The scientific or spiritual understanding of man is...

The Christian Science Monitor

The scientific or spiritual understanding of man is equally as important as the spiritual understanding of God. The true understanding of the one cannot be gained without including an understanding of the other. A man apprehends just as much of God as he is able to perceive of spiritual man, God's idea. He must begin, indeed, with the idea to understand its Principle, and he cannot understand God while he entertains a false conception of man, the idea. It is impossible, moreover, to heal the sick according to the absolutely scientific method while there remains any confusion of thought concerning the nature and status of man. "The true idea of man," Mary Eddy says in Science and Health (p. 337), "as the reflection of the invisible God, is as incomprehensible to the limited senses as is man's infinite Principle. The visible universe and material man are the poor counterfeits of the invisible universe and spiritual man. Eternal things (verities) are God's thoughts as they exist in the spiritual realm of the real. Temporal things are the thoughts of mortals and are the unreal, being the opposite of the real or the spiritual and eternal."

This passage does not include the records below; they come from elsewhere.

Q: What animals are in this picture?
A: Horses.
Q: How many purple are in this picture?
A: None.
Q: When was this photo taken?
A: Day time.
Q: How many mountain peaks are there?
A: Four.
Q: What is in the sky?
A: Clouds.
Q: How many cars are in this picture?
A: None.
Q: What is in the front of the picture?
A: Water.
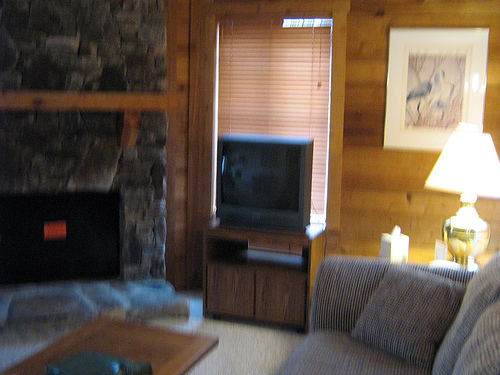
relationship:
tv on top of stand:
[215, 130, 313, 233] [205, 220, 327, 332]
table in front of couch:
[3, 315, 219, 372] [269, 254, 499, 371]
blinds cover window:
[219, 17, 327, 216] [199, 4, 350, 233]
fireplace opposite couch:
[1, 2, 189, 320] [269, 254, 499, 371]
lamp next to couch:
[425, 131, 499, 273] [269, 254, 499, 371]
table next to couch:
[3, 315, 219, 372] [269, 254, 499, 371]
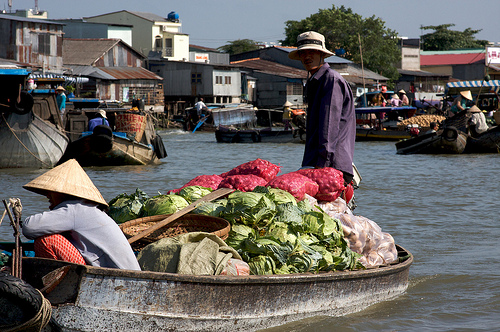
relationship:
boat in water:
[5, 237, 413, 331] [2, 129, 499, 331]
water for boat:
[2, 129, 499, 331] [5, 237, 413, 331]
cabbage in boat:
[228, 192, 271, 226] [5, 237, 413, 331]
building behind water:
[62, 38, 163, 128] [2, 129, 499, 331]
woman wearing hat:
[22, 156, 143, 273] [24, 158, 110, 208]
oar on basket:
[125, 185, 235, 243] [121, 212, 231, 249]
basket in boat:
[121, 212, 231, 249] [5, 237, 413, 331]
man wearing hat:
[290, 31, 356, 201] [289, 32, 334, 59]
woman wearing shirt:
[22, 156, 143, 273] [24, 200, 142, 270]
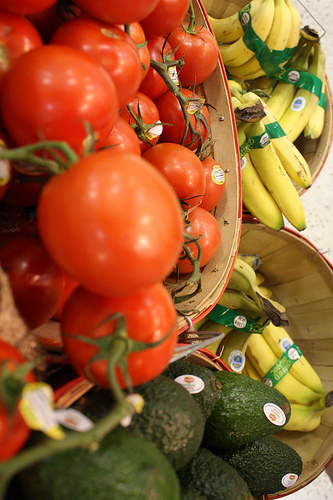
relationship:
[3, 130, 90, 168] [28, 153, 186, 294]
stem attached to tomato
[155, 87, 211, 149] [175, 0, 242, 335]
tomato in basket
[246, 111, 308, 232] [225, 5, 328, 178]
banana in basket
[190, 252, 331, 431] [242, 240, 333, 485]
bananas in basket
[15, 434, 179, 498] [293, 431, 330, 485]
avacado in basket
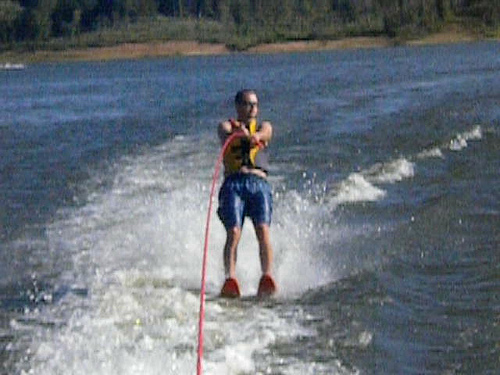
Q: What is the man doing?
A: Waterskiing.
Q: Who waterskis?
A: Water Skiers.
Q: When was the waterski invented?
A: 1922.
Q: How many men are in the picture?
A: One.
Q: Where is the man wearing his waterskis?
A: On his feet.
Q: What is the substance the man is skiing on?
A: Water.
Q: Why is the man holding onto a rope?
A: To ski.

Now just as the real man's individuality and consciousness are the reflection of the invisible God, so the mortal or material man is an expression of a mythical carnal mind, which is nothing more than a lie about divine Mind. Every belief or condition embraced in this false mortal mind is unreal. Its incarnation in the flesh is, therefore, likewise unreal, and this explains the scientific statement that there is no matter. What mortal mind calls matter is the subjective condition of mortal mind, its own false sense of substance; and this applies to the human body as well as to any other form of matter. As all true ideas abide in Principle, or divine Mind, and are expressed spiritually, so mortal mind, in its fictitious imitation, holds within itself every condition of evil. This is expressed materially, and mortal mind calls its materiality matter.

It is apparent that the spiritual man is not in need of salvation. That is humanity's exclusive necessity. It should be equally apparent that salvation can only mean to mankind the coming out of the fiction of a material sense of life in matter into the true sense of being as Spirit and spiritual. This process Paul called the putting off of the old man and the putting on of the new. Since material man is unreal, however, there is nothing to be put off as if it were something substantial to be laid aside somewhere. What takes place is that the human yearning for the divine has "brought life and immortality to light," to use Paul's phrase; and as spiritual reality becomes clearer, the illusion that had seemed real and substantial simply disappears.